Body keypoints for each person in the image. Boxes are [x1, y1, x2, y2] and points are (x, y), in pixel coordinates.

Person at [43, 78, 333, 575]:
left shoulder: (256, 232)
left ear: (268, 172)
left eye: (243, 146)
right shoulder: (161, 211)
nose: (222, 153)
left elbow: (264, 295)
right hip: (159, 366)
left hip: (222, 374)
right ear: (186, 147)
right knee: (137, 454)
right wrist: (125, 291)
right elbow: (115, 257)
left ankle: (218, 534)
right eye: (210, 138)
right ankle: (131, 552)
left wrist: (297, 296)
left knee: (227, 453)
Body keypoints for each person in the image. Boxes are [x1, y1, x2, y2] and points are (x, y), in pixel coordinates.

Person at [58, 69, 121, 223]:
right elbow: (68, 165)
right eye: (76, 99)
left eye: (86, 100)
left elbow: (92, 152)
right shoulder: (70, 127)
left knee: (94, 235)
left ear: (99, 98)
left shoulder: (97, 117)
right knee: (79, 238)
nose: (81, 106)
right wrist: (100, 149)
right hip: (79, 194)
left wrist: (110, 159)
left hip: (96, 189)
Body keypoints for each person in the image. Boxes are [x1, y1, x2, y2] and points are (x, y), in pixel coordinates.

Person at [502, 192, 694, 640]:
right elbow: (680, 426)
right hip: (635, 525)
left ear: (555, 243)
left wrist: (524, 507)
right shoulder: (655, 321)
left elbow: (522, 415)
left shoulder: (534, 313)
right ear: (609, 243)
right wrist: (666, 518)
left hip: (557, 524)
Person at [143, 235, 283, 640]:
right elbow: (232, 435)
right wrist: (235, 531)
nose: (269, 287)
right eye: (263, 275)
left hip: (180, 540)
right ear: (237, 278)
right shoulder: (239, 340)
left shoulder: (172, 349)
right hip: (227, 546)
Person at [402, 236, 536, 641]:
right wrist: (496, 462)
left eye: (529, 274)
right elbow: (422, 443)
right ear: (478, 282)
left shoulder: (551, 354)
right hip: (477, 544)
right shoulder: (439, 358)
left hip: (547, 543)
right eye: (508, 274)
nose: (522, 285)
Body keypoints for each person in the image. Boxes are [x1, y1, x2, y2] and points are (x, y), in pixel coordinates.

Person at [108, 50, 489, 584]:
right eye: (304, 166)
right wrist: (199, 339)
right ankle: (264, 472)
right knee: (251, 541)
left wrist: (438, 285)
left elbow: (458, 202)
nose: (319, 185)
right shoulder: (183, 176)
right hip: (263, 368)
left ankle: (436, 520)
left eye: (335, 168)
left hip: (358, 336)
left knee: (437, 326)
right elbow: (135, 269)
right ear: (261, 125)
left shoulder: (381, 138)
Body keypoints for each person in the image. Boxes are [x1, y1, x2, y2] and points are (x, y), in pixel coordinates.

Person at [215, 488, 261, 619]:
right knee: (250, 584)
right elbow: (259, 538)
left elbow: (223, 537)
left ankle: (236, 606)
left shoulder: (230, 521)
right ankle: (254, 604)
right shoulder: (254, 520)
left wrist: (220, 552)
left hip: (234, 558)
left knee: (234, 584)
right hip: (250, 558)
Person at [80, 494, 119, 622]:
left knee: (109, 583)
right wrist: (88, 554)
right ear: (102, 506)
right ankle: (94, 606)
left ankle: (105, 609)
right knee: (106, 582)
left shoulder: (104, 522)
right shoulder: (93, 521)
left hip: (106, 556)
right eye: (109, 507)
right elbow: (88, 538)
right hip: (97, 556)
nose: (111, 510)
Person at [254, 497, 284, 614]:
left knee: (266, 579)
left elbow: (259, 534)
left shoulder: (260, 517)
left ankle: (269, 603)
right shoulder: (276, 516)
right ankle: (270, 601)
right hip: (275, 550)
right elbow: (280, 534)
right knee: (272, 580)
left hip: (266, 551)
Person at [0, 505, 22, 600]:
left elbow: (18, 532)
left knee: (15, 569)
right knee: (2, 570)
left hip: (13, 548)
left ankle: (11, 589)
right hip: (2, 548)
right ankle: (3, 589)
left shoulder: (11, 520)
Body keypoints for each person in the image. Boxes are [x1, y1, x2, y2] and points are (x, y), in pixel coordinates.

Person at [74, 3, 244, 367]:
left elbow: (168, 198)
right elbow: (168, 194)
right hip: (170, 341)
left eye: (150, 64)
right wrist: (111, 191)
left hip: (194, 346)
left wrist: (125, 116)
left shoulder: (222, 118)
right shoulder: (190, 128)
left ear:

__________

What you are asked to do
Nothing beyond the line containing "right hip: (159, 366)" is to be output; the lines above, from the first one onward to that line, are to be transcribed exactly.

Solution for this problem
Body keypoints for each person in the image. Boxes are [x1, y1, x2, y2] and points are (x, y), in pixel coordinates.

Person at [43, 78, 333, 575]:
left shoulder: (256, 232)
left ear: (268, 172)
left eye: (243, 146)
right shoulder: (161, 211)
nose: (222, 153)
left elbow: (264, 295)
right hip: (159, 366)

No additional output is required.